- [Document text]
# Exploratory Data Analysis (EDA)
## StreetEasy Rental Dataset

This notebook performs Exploratory Data Analysis (EDA) on the `streeteasy.csv` dataset.
It is designed for data analytics, OLAP, and data warehousing education.

In [None]:

import pandas as pd
import matplotlib.pyplot as plt


## Load the Dataset

In [None]:

df = pd.read_csv("streeteasy.csv")
df.head()


## Dataset Structure and Summary

In [None]:

df.info()
df.describe()


## Missing Values Analysis

In [None]:

df.isnull().sum().sort_values(ascending=False)


In [None]:

df.isnull().sum().plot(kind="bar")
plt.title("Missing Values per Column")
plt.ylabel("Count")
plt.show()


## Rent Distribution

In [None]:

plt.hist(df["rent"], bins=30)
plt.xlabel("Monthly Rent ($)")

- [Problems to work on]
1 – Check each statement against the StreetEasy notebook and answer yes or no, quoting the words from it that decide. (a) The dataset is read with pandas from a file named `streeteasy.csv`. (b) The notebook is meant for teaching machine learning. (c) The rent histogram is drawn with 30 bins.
2 – Write what comes next in the StreetEasy notebook, picking up right after its last line.
The StreetEasy notebook is all you need; the data after it can be skipped.

- [Provided data]
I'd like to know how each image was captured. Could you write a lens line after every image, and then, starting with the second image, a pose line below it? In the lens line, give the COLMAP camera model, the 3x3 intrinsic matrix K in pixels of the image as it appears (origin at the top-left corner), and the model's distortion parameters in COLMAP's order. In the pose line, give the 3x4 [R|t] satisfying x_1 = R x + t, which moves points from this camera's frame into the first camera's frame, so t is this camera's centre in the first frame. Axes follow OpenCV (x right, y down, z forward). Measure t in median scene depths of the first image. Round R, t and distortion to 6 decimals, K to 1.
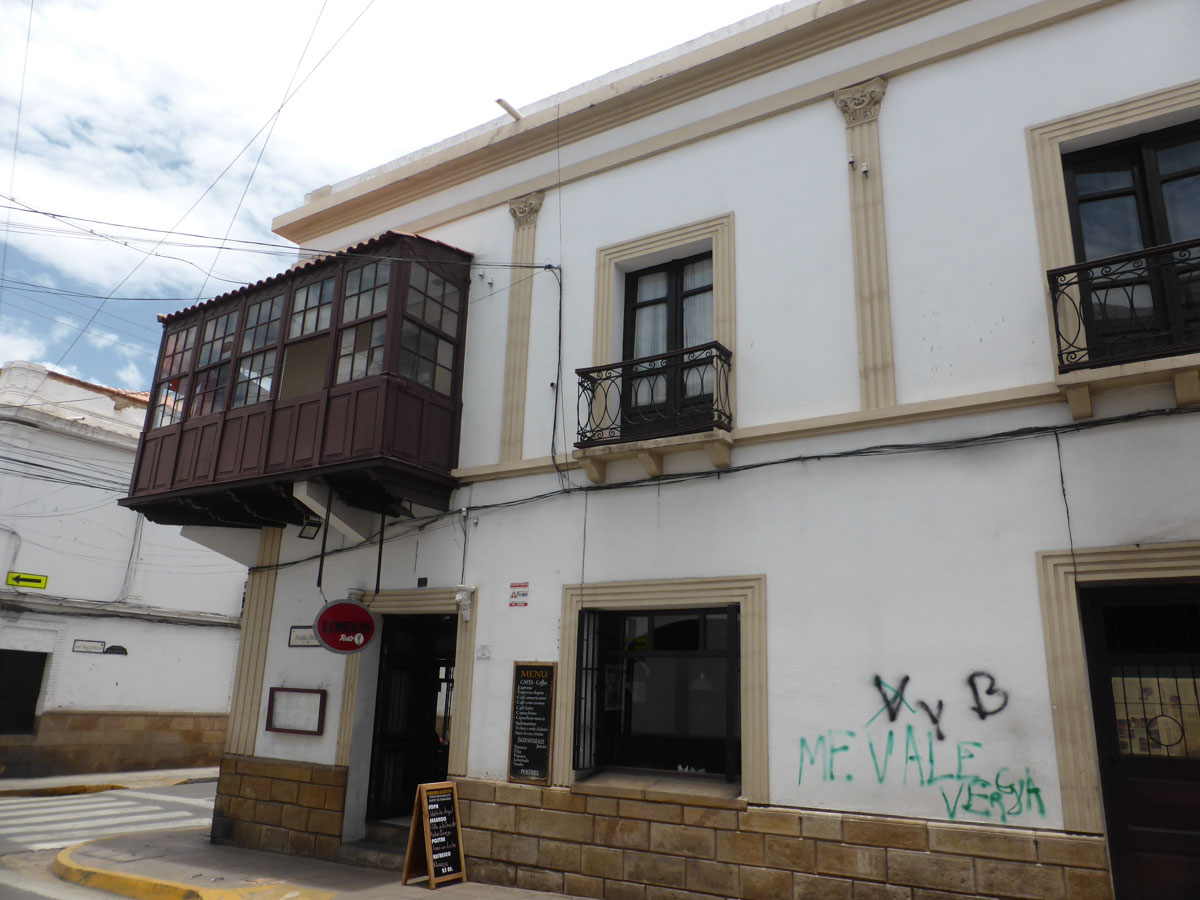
lens RADIAL K [[872.0, 0, 600.0], [0, 872.0, 450.0], [0, 0, 1]] dist [-0.090226, 0.098332]
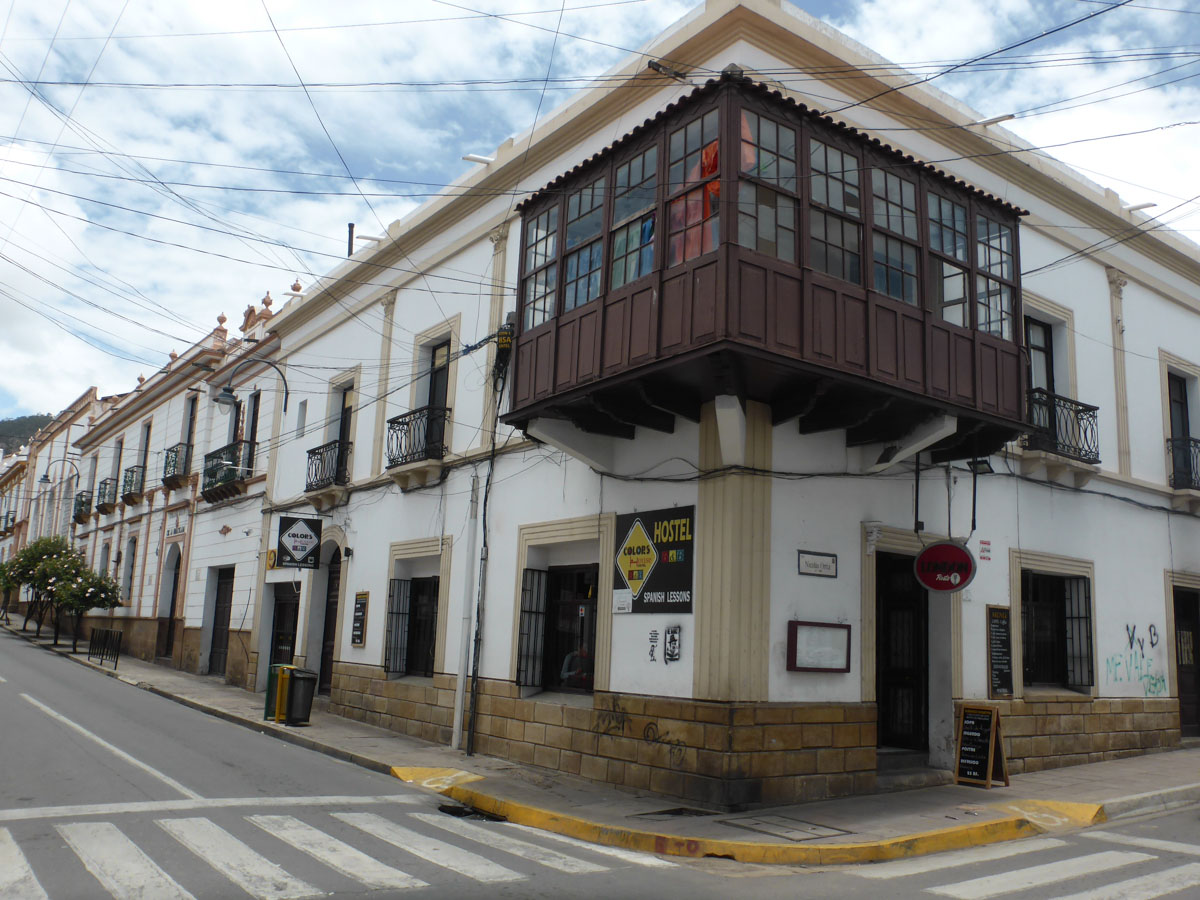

- [Answers for the exercise]
1 –
(a) Yes: `df = pd.read_csv("streeteasy.csv")`
(b) No: "It is designed for data analytics, OLAP, and data warehousing education."
(c) Yes: `plt.hist(df["rent"], bins=30)`

2 –
plt.ylabel("Frequency")
plt.title("Rent Distribution")
plt.show()


## Rent by Borough (Roll-up Analysis)

In [None]:

df.boxplot(column="rent", by="borough")
plt.xlabel("Borough")
plt.ylabel("Rent")
plt.title("Rent Distribution by Borough")
plt.suptitle("")
plt.show()


## Top 10 Neighborhoods by Average Rent

In [None]:

avg_rent_neighborhood = (
    df.groupby("neighborhood")["rent"]
      .mean()
      .sort_values(ascending=False)
      .head(10)
)

avg_rent_neighborhood.plot(kind="bar")
plt.title("Top 10 Neighborhoods by Average Rent")
plt.ylabel("Average Rent")
plt.show()


## Rent vs Apartment Size

In [None]:

plt.scatter(df["size_sqft"], df["rent"], alpha=0.4)
plt.xlabel("Size (sqft)")
plt.ylabel("Rent")
plt.title("Rent vs Apartment Size")
plt.show()


## Rent vs Distance to Subway

In [None]:

plt.scatter(df["min_to_subway"], df["rent"], alpha=0.4)
plt.xlabel("Minutes to Subway")
plt.ylabel("Rent")
plt.title("Rent vs Distance to Subway")
plt.show()


## Impact of Amenities on Rent (Example: Doorman)

In [None]:

df.groupby("has_doorman")["rent"].mean().plot(kind="bar")
plt.xticks([0,1], ["No Doorman", "Doorman"], rotation=0)
plt.ylabel("Average Rent")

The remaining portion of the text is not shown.